* [MATERIAL SHOWN]
* * *

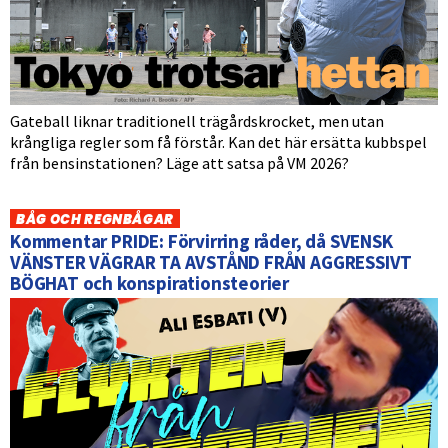
Gateball liknar traditionell trägårdskrocket, men utan
krångliga regler som få förstår. Kan det här ersätta kubbspel
från bensinstationen? Läge att satsa på VM 2026?
BÅG OCH REGNBÅGAR
Kommentar PRIDE: Förvirring råder, då SVENSK
VÄNSTER VÄGRAR TA AVSTÅND FRÅN AGGRESSIVT
BÖGHAT och konspirationsteorier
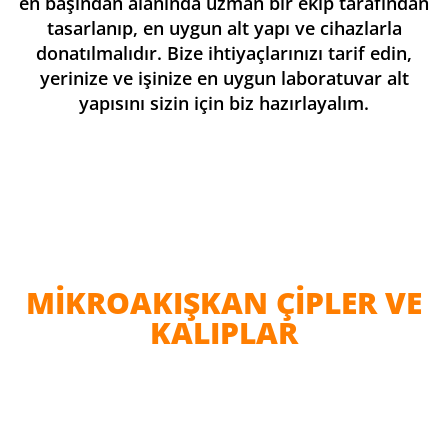
en başından alanında uzman bir ekip tarafından
tasarlanıp, en uygun alt yapı ve cihazlarla
donatılmalıdır. Bize ihtiyaçlarınızı tarif edin,
yerinize ve işinize en uygun laboratuvar alt
yapısını sizin için biz hazırlayalım.
MIKROAKIŞKAN ÇIPLER VE
KALIPLAR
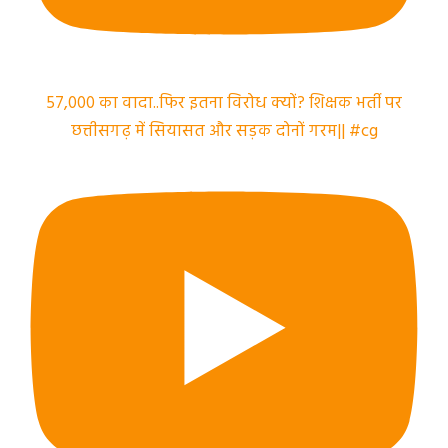
57,000 का वादा..फिर इतना विरोध क्यों? शिक्षक भर्ती पर
छत्तीसगढ़ में सियासत और सड़क दोनों गरम|| #cg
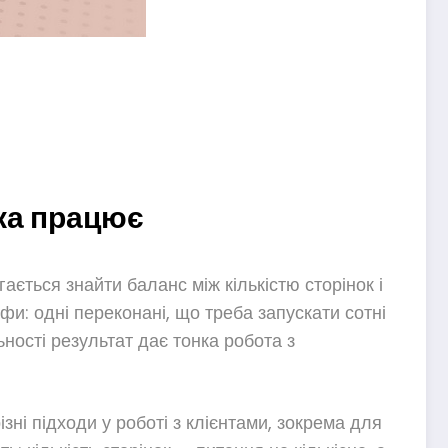
яка працює
ається знайти баланс між кількістю сторінок і
фи: одні переконані, що треба запускати сотні
ності результат дає тонка робота з
зні підходи у роботі з клієнтами, зокрема для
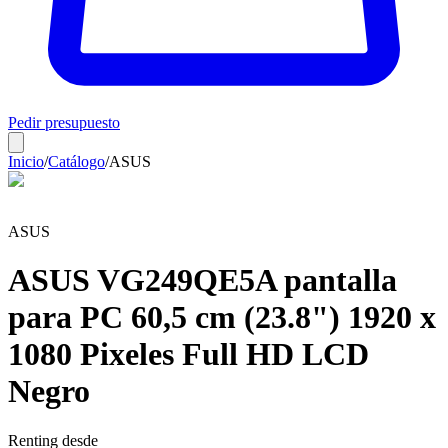
Pedir presupuesto
Inicio
/
Catálogo
/
ASUS
ASUS
ASUS VG249QE5A pantalla
para PC 60,5 cm (23.8") 1920 x
1080 Pixeles Full HD LCD
Negro
Renting desde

* * *

Using the material above, gather every line that includes "uygun".

* [SOLVED PROBLEM]
tasarlanıp, en uygun alt yapı ve cihazlarla
yerinize ve işinize en uygun laboratuvar alt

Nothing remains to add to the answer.